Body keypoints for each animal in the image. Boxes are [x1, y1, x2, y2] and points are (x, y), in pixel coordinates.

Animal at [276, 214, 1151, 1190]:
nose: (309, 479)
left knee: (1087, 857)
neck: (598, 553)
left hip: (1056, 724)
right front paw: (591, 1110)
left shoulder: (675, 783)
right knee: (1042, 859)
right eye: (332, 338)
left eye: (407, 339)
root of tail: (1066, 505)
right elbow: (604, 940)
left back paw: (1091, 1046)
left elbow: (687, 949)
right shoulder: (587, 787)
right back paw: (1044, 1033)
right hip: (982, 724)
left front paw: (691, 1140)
__________
_Prompt_
Begin with the first line of the records and reproduce each line as is, ending with the line that holds "root of tail: (1066, 505)".

_Task response_
Body keypoints for each animal in the image. Boxes are [x1, y1, x2, y2] and points are (x, y), in pixel coordinates.

Animal at [276, 214, 1151, 1190]:
nose: (309, 479)
left knee: (1087, 857)
neck: (598, 553)
left hip: (1056, 724)
right front paw: (591, 1110)
left shoulder: (675, 783)
right knee: (1042, 859)
right eye: (332, 338)
left eye: (407, 339)
root of tail: (1066, 505)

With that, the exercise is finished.